• **Exercise aim**: Could you restate word for word only the lines below from the one holding "Picture 4: 3.5" to the one holding "Picture 2: Row", inclusive, and leave out the pictures?

• **Collected data**:
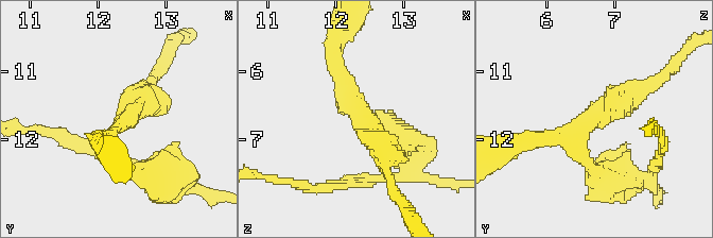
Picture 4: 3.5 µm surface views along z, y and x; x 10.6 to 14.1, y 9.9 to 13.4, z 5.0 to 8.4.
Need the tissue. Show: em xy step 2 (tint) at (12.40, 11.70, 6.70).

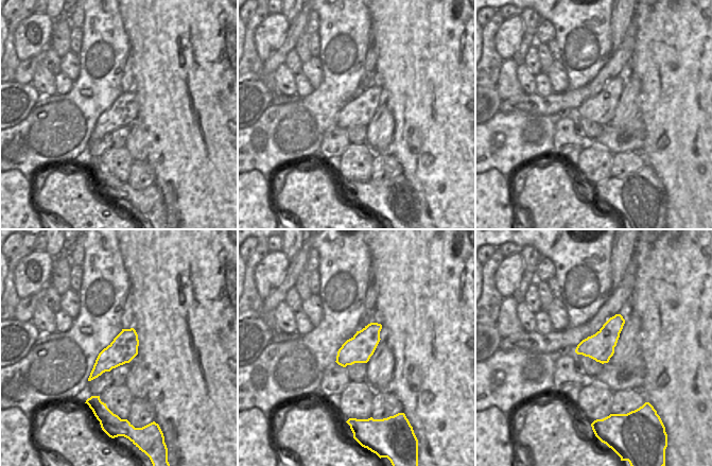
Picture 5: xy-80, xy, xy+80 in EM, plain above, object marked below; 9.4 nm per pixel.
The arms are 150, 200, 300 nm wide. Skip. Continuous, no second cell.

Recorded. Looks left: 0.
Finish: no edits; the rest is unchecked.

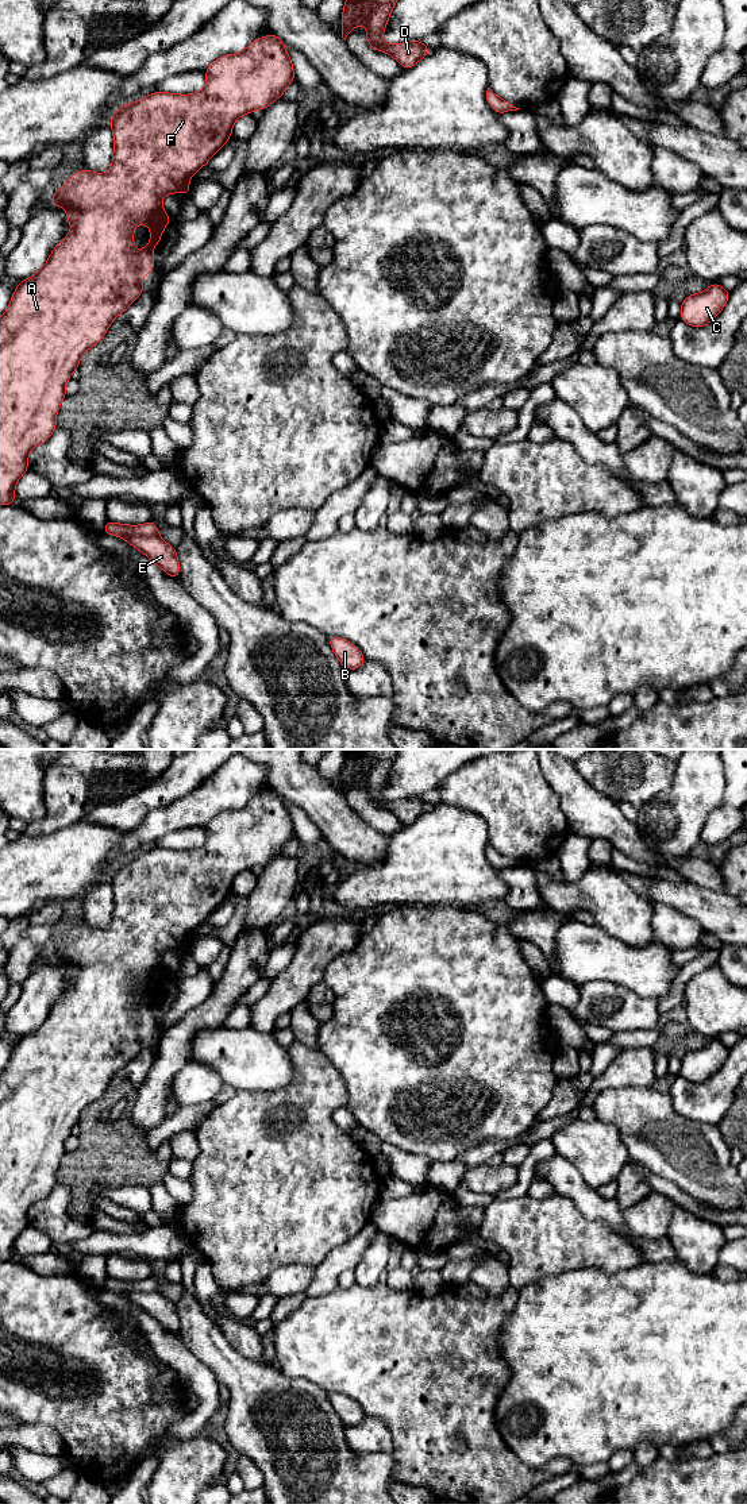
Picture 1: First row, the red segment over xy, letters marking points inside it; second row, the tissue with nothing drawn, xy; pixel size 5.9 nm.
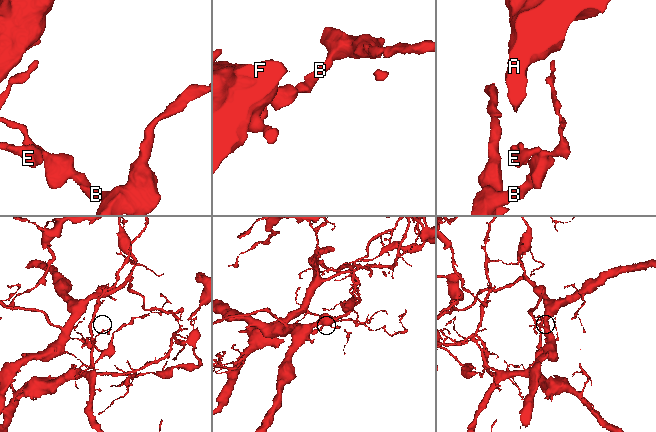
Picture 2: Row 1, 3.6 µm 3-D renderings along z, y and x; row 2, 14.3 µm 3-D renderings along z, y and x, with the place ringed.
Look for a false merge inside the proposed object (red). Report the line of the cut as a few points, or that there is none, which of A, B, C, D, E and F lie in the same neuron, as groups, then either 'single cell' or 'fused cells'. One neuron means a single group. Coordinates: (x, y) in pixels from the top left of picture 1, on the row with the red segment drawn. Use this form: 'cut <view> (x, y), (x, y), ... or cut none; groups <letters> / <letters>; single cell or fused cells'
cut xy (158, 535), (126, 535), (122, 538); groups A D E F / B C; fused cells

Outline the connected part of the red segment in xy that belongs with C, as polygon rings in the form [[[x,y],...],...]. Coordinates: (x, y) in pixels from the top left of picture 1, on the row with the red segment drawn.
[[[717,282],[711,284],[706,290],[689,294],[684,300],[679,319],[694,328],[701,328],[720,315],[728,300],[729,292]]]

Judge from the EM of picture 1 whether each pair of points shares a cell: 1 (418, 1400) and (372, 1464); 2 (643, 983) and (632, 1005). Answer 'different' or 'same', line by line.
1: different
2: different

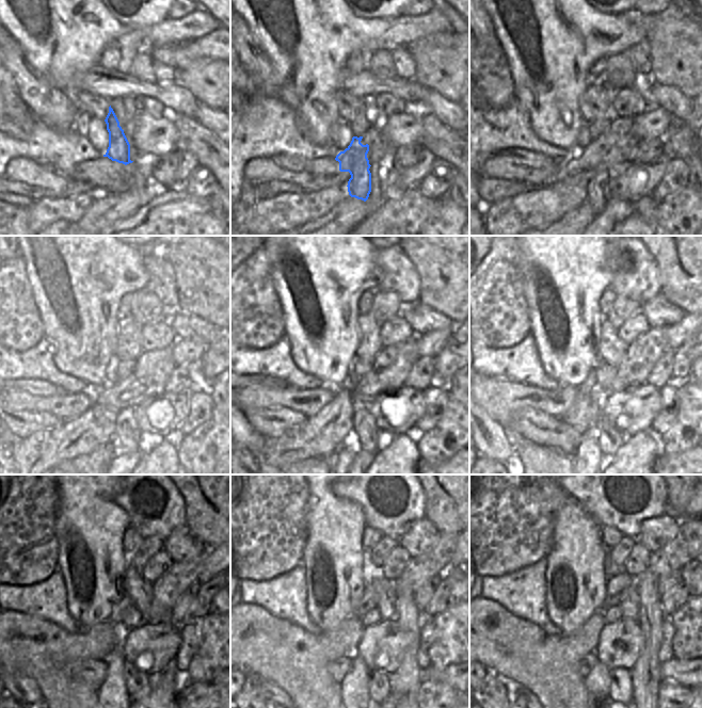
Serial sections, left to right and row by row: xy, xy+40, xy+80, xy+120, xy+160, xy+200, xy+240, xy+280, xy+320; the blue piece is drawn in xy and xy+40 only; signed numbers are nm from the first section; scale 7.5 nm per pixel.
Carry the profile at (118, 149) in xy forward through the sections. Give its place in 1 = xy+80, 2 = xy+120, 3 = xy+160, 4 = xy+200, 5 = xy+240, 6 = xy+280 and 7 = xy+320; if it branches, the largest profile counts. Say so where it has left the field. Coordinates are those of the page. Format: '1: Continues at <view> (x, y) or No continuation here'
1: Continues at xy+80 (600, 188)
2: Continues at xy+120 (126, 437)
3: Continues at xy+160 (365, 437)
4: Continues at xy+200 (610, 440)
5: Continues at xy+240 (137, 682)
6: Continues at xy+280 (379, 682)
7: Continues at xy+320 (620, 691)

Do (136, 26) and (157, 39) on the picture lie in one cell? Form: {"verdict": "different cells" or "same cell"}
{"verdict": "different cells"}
* * *
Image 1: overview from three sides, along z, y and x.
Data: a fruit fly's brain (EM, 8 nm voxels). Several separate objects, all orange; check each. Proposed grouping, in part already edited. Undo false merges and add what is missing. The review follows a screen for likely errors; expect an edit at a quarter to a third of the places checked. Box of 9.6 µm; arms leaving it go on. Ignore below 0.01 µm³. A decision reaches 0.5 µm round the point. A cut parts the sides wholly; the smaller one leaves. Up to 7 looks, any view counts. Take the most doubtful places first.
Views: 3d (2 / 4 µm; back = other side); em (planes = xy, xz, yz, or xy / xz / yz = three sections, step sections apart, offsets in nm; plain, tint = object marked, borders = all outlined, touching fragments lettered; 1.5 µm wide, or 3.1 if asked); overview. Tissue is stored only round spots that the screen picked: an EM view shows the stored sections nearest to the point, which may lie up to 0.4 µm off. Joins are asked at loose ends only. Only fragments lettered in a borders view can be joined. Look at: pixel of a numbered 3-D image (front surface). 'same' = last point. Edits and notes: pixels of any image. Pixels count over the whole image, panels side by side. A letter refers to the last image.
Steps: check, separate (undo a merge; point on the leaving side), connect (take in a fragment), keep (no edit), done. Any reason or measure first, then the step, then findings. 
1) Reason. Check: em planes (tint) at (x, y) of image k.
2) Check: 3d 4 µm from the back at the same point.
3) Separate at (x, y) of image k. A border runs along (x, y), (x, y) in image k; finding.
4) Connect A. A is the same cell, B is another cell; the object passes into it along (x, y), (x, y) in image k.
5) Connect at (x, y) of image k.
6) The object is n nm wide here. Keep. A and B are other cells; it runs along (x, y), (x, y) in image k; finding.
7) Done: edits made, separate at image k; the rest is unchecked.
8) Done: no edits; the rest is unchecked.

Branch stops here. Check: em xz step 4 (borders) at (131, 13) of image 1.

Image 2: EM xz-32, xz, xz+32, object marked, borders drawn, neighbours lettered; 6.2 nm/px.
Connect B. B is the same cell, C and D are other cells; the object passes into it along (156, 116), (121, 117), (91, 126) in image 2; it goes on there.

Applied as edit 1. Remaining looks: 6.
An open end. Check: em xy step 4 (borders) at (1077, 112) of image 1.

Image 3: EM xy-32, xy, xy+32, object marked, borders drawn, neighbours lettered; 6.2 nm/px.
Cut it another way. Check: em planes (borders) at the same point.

• **Written solution**:
Picture 4: 3.5 µm surface views along z, y and x; x 10.6 to 14.1, y 9.9 to 13.4, z 5.0 to 8.4.
Need the tissue. Show: em xy step 2 (tint) at (12.40, 11.70, 6.70).

Picture 5: xy-80, xy, xy+80 in EM, plain above, object marked below; 9.4 nm per pixel.
The arms are 150, 200, 300 nm wide. Skip. Continuous, no second cell.

Recorded. Looks left: 0.
Finish: no edits; the rest is unchecked.

Picture 1: First row, the red segment over xy, letters marking points inside it; second row, the tissue with nothing drawn, xy; pixel size 5.9 nm.
Picture 2: Row 1, 3.6 µm 3-D renderings along z, y and x; row 2, 14.3 µm 3-D renderings along z, y and x, with the place ringed.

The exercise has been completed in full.